━━ DATA TO EXAMINE
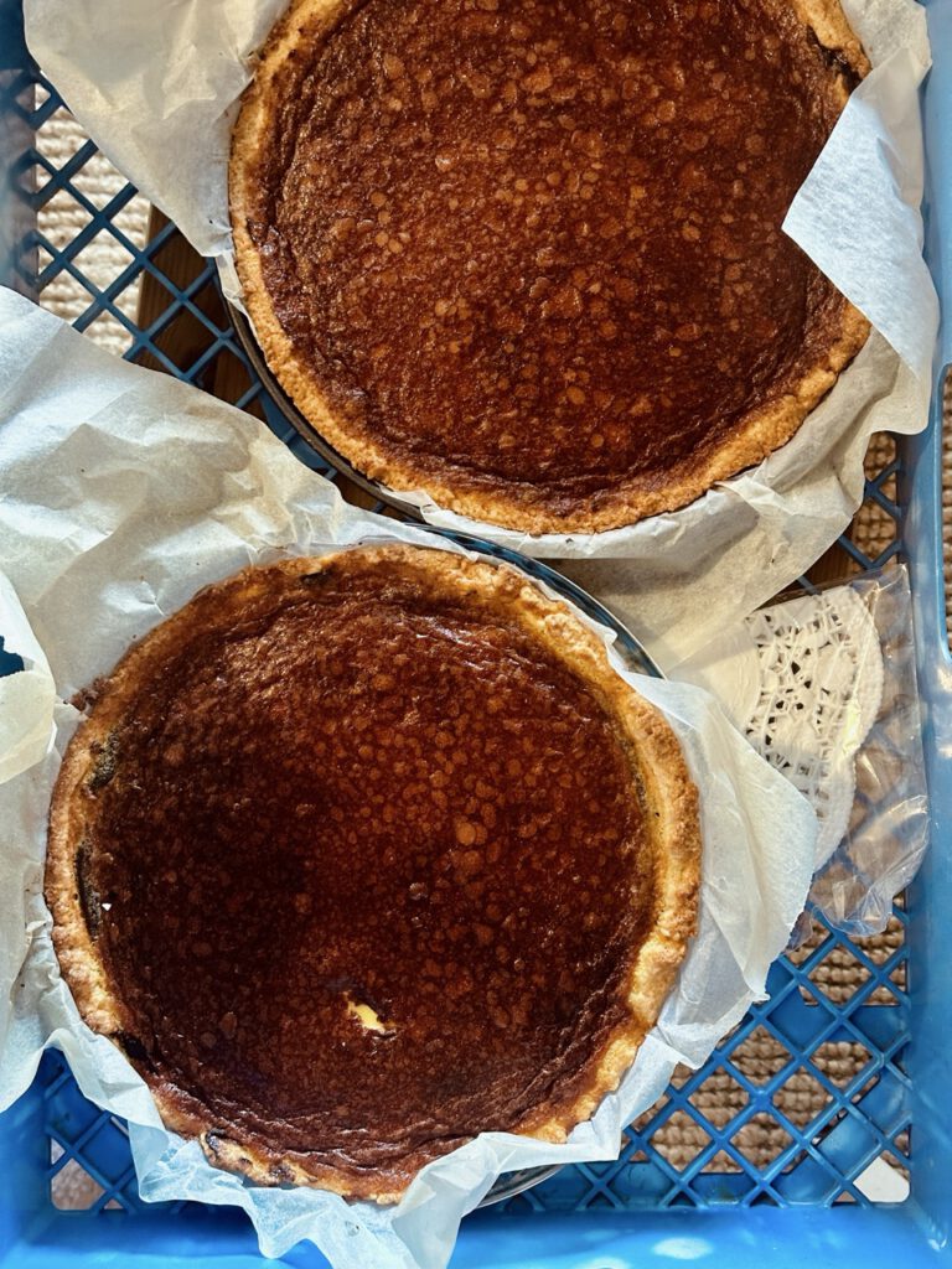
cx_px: 476
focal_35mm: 48
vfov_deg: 39.7
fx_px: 1760
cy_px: 634
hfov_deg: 30.3
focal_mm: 6.86
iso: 500
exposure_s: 1/39
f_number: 1.78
━━━━
When you copy the data, keep every line exact and leave out each picture.

cx_px: 476
focal_35mm: 48
vfov_deg: 39.7
fx_px: 1760
cy_px: 634
hfov_deg: 30.3
focal_mm: 6.86
iso: 500
exposure_s: 1/39
f_number: 1.78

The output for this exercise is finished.